Some common strategies used for backups include
disk-based backup solutions also known as Disk-to-Disk-to-Tape (D2D2T).
These solutions involve backing up data to disk drives allowing for
quick recoveries. After a defined period of time, the backup is then
moved from disk to tape where it can be taken offsite for long-term
retention. Backups tend to be performed using one or a combination of
several of the following backup types:
Full backup—This backup type creates a
backup of all selected files and folders. When a full backup is
complete, the data is marked as being backed up.
Incremental
backup—An incremental backup on backs up changes since the last time a
backup was completed. For example, if a backup was completed yesterday,
and four files change during the day, an incremental backup will only
backup those four files. A recovery would require restoring the full
backup, and the incremental. If multiple incrementals are run in
between full backups, all incremental backup sets will be required in
addition to the full backup when restoring data.
Differential
backup—A differential backup performs backups of only those files that
have changed since the last full backup. Similar to an incremental
backup, a differential only backs up changes; however, it backs up all
changes since the last full. For example, if a full backup is run on
Monday, and differentials are run on Tuesday, Wednesday, and Thursday,
each differential will backup all changes that took place after Monday.
Synthetic
full—A synthetic full backup creates a full backup from the most recent
full backup plus subsequent incremental and/or differential backups.

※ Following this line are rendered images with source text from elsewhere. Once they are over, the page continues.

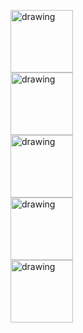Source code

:   <img src="https://ellioteserin.github.io/portfolio/assets/images/Capture.PNG" alt="drawing" width="100"/><br/>
  <img src="https://ellioteserin.github.io/portfolio/assets/images/Capture1.PNG" alt="drawing" width="100"/><br/>
  <img src="https://ellioteserin.github.io/portfolio/assets/images/Capture2.PNG" alt="drawing" width="100"/><br/>
  <img src="https://ellioteserin.github.io/portfolio/assets/images/Capture3.PNG" alt="drawing" width="100"/><br/>
  <img src="https://ellioteserin.github.io/portfolio/assets/images/Capture4.PNG" alt="drawing" width="100"/><br/>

The resulting synthetic full backup is identical to what would have
been created from a full backup without the need to transfer data from
the client computer to the backup media. Synthetic full backups can
greatly enhance restore processes, especially if a given full backup
cycle contains many incremental backup sets.
Transaction
log backup—Transaction log backups are used to rapidly backup logs used
by transactional-based systems such as database servers. Since
transaction logs are small, they can be backed up rapidly allowing of
point-in-time copies of the data taken on a regular basis. For
example, a full database backup can be taken at night with transaction
log backups taken every 6 h. If the SQL server failed, the data could
be restored to the point in time where the transaction log was backed
up in the last 6 h.
Real-time data
protection (RDP)—RDP constantly monitors the data for changes and backs
up all changes as they are made. This provides for a restore of data
within minutes of the time it was lost.
Store backup data offsite
As best practice, you should regularly store backup
data in an offsite location. In the event of a disaster in which the
primary datacenter is destroyed, you may need access to off-site
backups.
|
Just as you did with other disaster
recovery processes, you will want to test your restoring capabilities
on a regular basis. Whether backups are part of a disaster recovery
strategy for a system, or only used for long-term data retention and
work case scenarios, they need to be documented, monitored, and tested.